Work instruction:
With the pictures removed, please write out every line below exactly as given.

** Opening Dataset excerpt block **

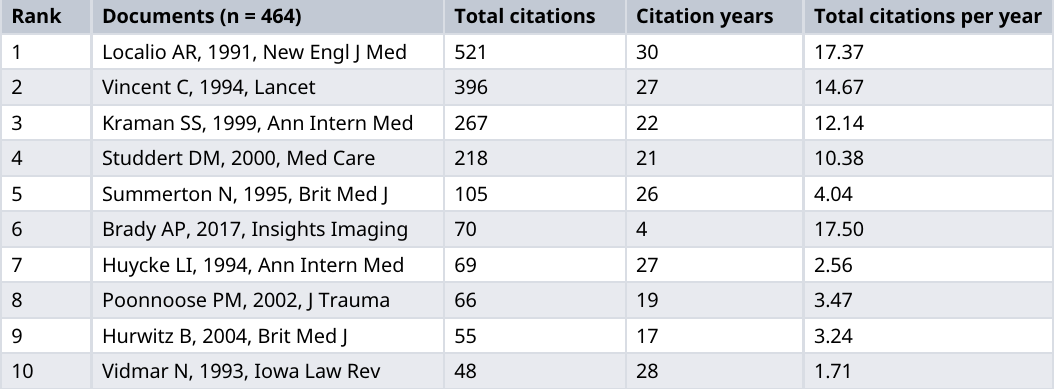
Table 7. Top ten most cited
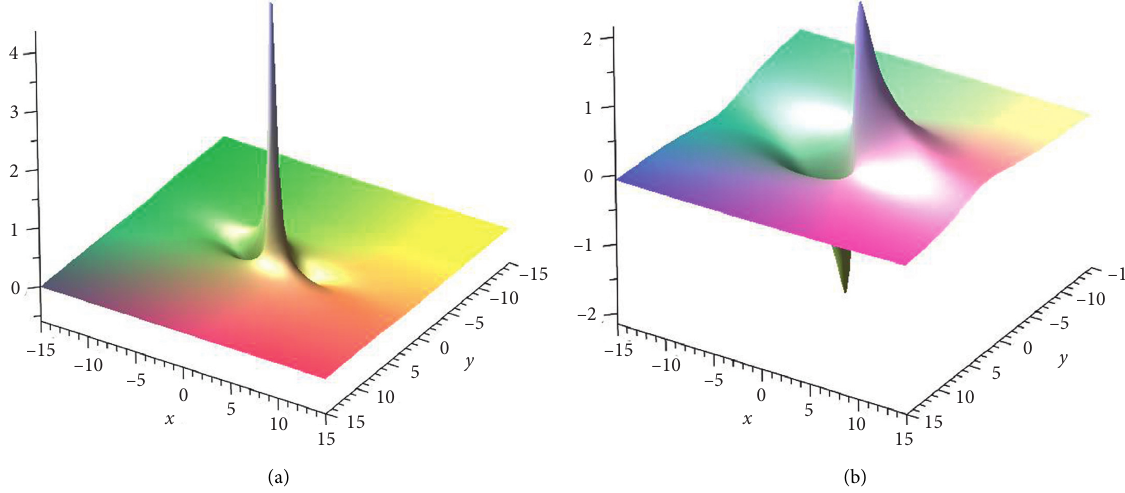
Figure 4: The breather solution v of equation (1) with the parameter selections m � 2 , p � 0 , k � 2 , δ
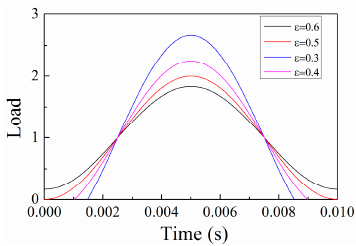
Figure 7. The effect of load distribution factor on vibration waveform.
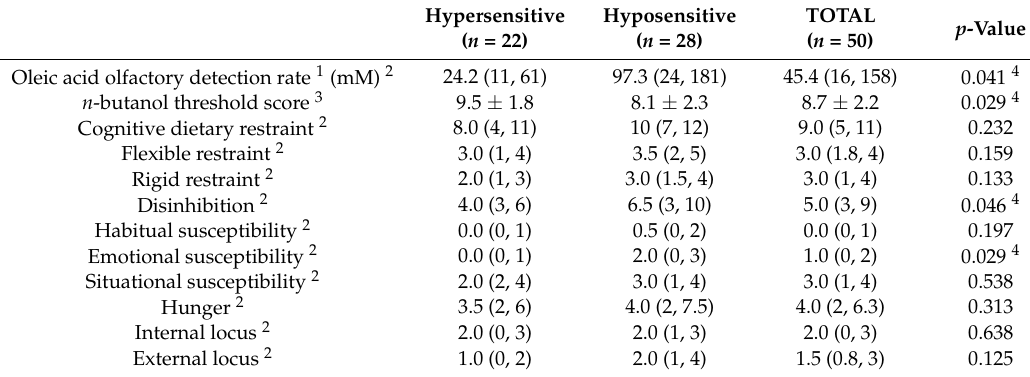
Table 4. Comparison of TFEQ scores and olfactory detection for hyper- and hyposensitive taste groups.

** Closing Dataset excerpt block **

Output of the task:
Table 7. Top ten most cited
Figure 4: The breather solution v of equation (1) with the parameter selections m � 2 , p � 0 , k � 2 , δ
Figure 7. The effect of load distribution factor on vibration waveform.
Table 4. Comparison of TFEQ scores and olfactory detection for hyper- and hyposensitive taste groups.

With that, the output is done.